■ **Task prompt**: Copy the lines of data below without any change, starting at the line that contains "country: IT" and ending at the line that contains "longitude: 10.1395".

══════

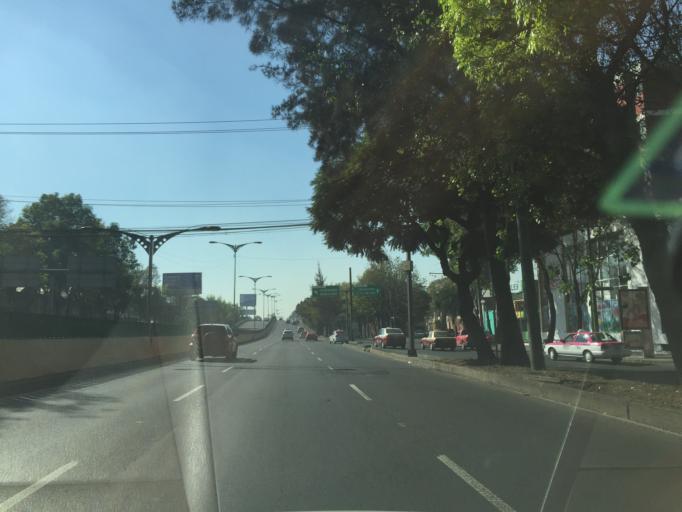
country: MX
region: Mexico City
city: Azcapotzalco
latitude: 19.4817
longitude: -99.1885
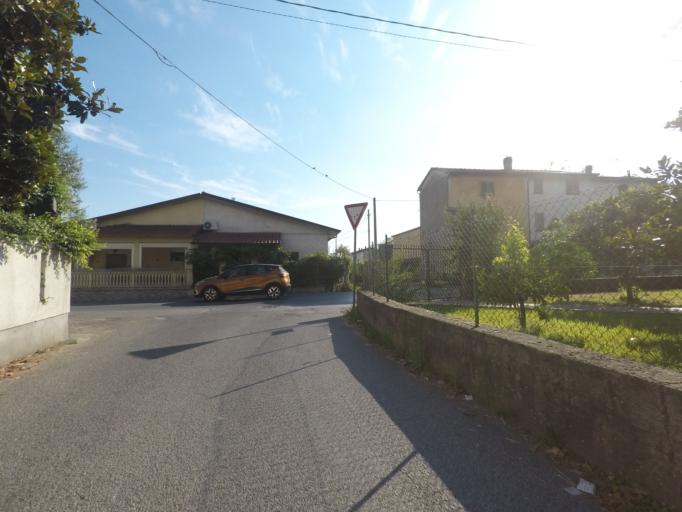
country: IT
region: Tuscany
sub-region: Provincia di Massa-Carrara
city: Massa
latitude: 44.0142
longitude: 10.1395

══════

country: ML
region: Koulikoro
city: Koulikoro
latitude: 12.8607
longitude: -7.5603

══════

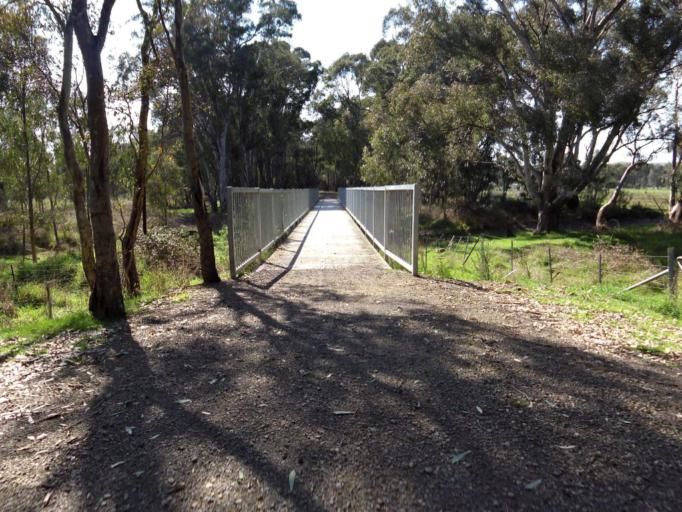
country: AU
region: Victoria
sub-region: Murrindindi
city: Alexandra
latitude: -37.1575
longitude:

══════

■ **Exercise result**:
country: IT
region: Tuscany
sub-region: Provincia di Massa-Carrara
city: Massa
latitude: 44.0142
longitude: 10.1395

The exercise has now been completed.